Это было последнее, что я мог бы просчитать. Я резко остановился и рухнул на скамейку. Какова была вероятность того, что один из четырех с половиной тысяч членов преступной семьи, разбросанных по всей Германии, будет околачиваться у моего дома как раз в тот момент, когда я наобум заявлю об этом, ткнув пальцем в небо? Теперь я знал ответ: двести процентов.
– Как так – сразу два? Как вы это выяснили?
– Вчера после твоего звонка мы, четырьмя «двойками», отправились в парк. На детской площадке околачивались восемь типов. Изрядно навеселе, отчасти под кайфом. Очень агрессивные. Мы с ними управились, связали кабельными стяжками и заклеили рты изолентой. Было непросто, но для моих ребят – хорошее тренировочное занятие.
Я окинул взглядом детскую площадку и мысленно представил себе изумленные лица этих типов. Обнаружить, что нарушение правил, оказывается, вообще может иметь какие-то последствия, – это, наверное, стало для них прямо-таки сверхъестественным опытом.
– Очень хорошо. А потом?
– Потом мои ребята проверили у всех документы. Шестеро – просто какие-то обалдуи с дисфункцией тестостерона. Вероятно, все совершеннолетние.
– Что значит «вероятно»?
– Думаю, рентген костей запястья это подтвердит.
– Почему им понадобится рентген?
– Потому что трое из них, наверно по недосмотру, сломали запястье.
– Ой.
Это точно было насилие, которого я, вообще-то, больше не хотел.
– «Ой» в основном было потом, от осколков. Шестерых из восьми идиотов мы красиво уложили на землю по трое в два ряда. Давно их не приводили в такой порядок. Возможно, эти граждане испытали несколько неприятные ощущения из-за того, что до этого усеяли землю осколками.
Вплоть до нынешнего дня только маленьким детям дозволено было узнать, что осколки стекла на игровой площадке – вещь болезненная.
– Что ж, теперь эти господа смогут письменно пожаловаться в городскую администрацию на слишком долгий уборочный цикл на наших детских площадках. – Так я попытался безоценочно нейтрализовать свой внутренний раздрай между жалостью и удовлетворенностью.
– Сомневаюсь, что эти господа способны хотя бы прочитать слова «уборочный цикл». Во всяком случае, в семь часов утра шесть замерзших связанных личностей с кляпами во рту были обнаружены мальчиками-уборщиками. Те вызвали полицию.
– А двое других? – Я почуял недоброе.
– Насчет них подтвердилось именно то, что ты и подозревал.
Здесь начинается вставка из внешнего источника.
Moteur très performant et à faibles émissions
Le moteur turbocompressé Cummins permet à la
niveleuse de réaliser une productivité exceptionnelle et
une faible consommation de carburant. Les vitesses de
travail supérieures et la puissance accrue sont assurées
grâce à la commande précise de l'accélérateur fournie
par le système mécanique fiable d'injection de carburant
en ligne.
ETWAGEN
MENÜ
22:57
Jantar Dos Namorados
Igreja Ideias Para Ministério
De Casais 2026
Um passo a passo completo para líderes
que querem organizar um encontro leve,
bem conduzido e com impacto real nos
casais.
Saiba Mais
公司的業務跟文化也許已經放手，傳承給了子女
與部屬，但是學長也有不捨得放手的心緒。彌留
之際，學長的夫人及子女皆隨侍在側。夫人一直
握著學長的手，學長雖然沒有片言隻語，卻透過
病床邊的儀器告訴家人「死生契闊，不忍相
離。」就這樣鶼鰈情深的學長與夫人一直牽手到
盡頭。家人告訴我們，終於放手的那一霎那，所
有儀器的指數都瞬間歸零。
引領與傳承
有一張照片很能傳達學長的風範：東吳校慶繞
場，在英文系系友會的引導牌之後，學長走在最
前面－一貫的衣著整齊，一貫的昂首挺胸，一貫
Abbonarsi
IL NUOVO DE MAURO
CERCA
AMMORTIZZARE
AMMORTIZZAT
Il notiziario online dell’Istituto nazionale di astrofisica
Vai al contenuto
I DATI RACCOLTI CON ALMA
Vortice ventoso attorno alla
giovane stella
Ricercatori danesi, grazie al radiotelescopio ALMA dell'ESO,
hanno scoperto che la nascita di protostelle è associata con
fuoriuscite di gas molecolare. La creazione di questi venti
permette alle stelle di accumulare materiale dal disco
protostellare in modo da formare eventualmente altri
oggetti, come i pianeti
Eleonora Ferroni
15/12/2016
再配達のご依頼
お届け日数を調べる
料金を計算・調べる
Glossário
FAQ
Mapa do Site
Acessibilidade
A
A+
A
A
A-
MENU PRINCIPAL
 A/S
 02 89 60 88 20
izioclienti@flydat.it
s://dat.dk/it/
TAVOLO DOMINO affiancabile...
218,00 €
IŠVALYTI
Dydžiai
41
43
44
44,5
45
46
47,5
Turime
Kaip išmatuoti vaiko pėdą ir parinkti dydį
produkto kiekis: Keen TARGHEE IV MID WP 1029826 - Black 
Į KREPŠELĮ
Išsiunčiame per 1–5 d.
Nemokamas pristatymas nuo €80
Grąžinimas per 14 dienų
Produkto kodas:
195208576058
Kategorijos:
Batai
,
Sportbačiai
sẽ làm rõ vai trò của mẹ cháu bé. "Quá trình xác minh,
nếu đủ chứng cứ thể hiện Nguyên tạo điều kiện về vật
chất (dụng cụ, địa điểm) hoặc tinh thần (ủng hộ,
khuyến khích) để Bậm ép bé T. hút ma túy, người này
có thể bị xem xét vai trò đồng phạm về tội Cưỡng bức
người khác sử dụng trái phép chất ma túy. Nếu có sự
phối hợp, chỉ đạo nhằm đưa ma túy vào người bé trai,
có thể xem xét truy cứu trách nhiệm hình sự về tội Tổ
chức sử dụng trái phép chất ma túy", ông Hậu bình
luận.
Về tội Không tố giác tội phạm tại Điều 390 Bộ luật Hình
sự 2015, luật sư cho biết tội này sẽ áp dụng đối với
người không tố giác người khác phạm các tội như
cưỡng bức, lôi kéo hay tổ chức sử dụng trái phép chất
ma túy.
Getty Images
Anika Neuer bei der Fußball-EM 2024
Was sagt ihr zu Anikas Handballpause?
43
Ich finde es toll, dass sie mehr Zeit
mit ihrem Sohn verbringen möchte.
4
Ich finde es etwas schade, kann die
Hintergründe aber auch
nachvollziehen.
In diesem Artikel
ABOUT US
Члены семьи Хольгерсон. По документам. Мы их прихватили с собой.
– Куда?
Вопрос был излишним. В подвале главного офиса охранной фирмы Вальтера имелась хорошо известная мне комната для допросов. Там шесть месяцев назад я сам в первый раз заставил кое-кого говорить. Свое изначальное внутреннее сопротивление против пыток я тогда довольно успешно преодолел благодаря соответствующему упражнению по осознанности, предназначенному как раз для преодоления внутренних сопротивлений. И только что мне стало ясно, что история Хольгерсонов, которую я сочинил вместе с моим внутренним ребенком для защиты от насилия, породила довольно много насилия в той точке, где она соприкоснулась с реальностью. Насилия, пока направленного не на меня. Но все же нежелательного.